The fifth man, Cecil, paced the room slowly and silently, his feet clad in pantoufles of rich blue velvet, his monogram RC braided in gold on each of them. ‘One dog you say?’ He addressed the question to Shakespeare.
‘One dog dead. No other injuries. It was good fortune that the wall held or there might have been carnage. There is a deep hole and a great deal of rubble around the north transept of the church.’
Cecil turned to Lee. ‘Perhaps, Sir Henry, you would explain to Mr Shakespeare and Mr Mills your role in this inquiry.’
Lee did not smile. The downward trajectory of his sandy moustache and beard might have conveyed the impression that this was a man rarely given to expressions of humour, yet his friends knew of his generosity and those who had served under him revered his courage on the field. ‘I am commanded to convey from Her Royal Majesty the urgency of this affair,’ he said in a curt voice accustomed to giving orders, ‘lest you had thought otherwise.’
‘I think we already understood the urgency of the threat,’ Cecil said.
‘She summoned me like a boy to her presence. She demanded to know what I, as Master-General of the Ordnance, was doing allowing villains and traitors access to gunpowder. Such was her fury, I would have rather faced a culverin’s roar. She wants these men eviscerated and soon. They must be alive when bowelled and crying for mercy even as their hearts are torn from their bodies and held before their eyes. No one in this realm must be allowed to imagine that they can acquire powder and use it for such a purpose without suffering a similar fate.’
‘You have made your point well, Sir Henry,’ Cecil said. ‘Which brings us on to the questions that must be answered. The powder. Where did it come from – and who ignited it?’
‘Saltpetre, brimstone, charcoal. In parts seventy-five, ten, fifteen. Is that not correct, Mr Bedwell?’ Lee demanded. ‘How in the name of God would I know where it comes from? I am retired. The master-generalship is an honorarium; it is a pension for my years of service in the f
ield. Ask Mr Bedwell where the damned powder came from.’
All eyes turned to Thomas Bedwell, Storekeeper of the Ordnance. He had a pair of spectacles on the table in front of him, which he now picked up and placed on the bridge of his nose. Bedwell was in his mid fifties, a few years younger than Lee though he looked a fair bit older. As an engineer, he had applied new technologies in the building of the defensive walls of Dover harbour and Portsmouth and along the Thames. He had modernised gunnery with his rules for elevation of cannon to establish the distance a ball would travel. More than that, he claimed to have devised a method of establishing longitude at sea. Now his primary task was ensuring the care and safe-keeping of the ordnance and munitions held in the White Tower armoury and the nearby storehouses in the Minories, once home to nuns from the Order of St Clare.
‘Well, Mr Bedwell?’ Cecil said, an edge of impatience in his tone. ‘Where did the powder come from?’
‘Not the Tower.

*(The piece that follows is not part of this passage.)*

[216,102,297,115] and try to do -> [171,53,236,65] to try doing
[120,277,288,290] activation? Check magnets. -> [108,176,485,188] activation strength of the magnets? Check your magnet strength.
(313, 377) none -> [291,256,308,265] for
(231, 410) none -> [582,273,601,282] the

I am certain of that. But nor was it made in someone’s backyard, for the quantity used was too great. I visited the site of the explosion and from the extent of the blast, I would say the barrel contained one hundredweight or more of fair quality powder.’
‘So where?’
‘From one of the mills. The powder is supposed to be kept secure in locked vaults, but some of the mill owners fall short. Powder is left lying about. Though the mills are supposed to be strictly guarded and are inspected regularly, it is entirely possible that an amount has been stolen or sold illegally.’
‘Could it not have been stolen in transit?’ Shakespeare asked.
‘Yes, that is possible, but less likely. Had a highway robbery occurred, I would have been informed straightway, and I have had no such reports in recent months. The other places powder might have been acquired is from county stores or from the hold of a ship-of-war. County stores do not hold great quantities, but a ship is a distinct possibility. However, powder is usually not loaded until shortly before a ship weighs anchor, to reduce the risk of mishaps. My firm opinion is that a powdermill is the source.’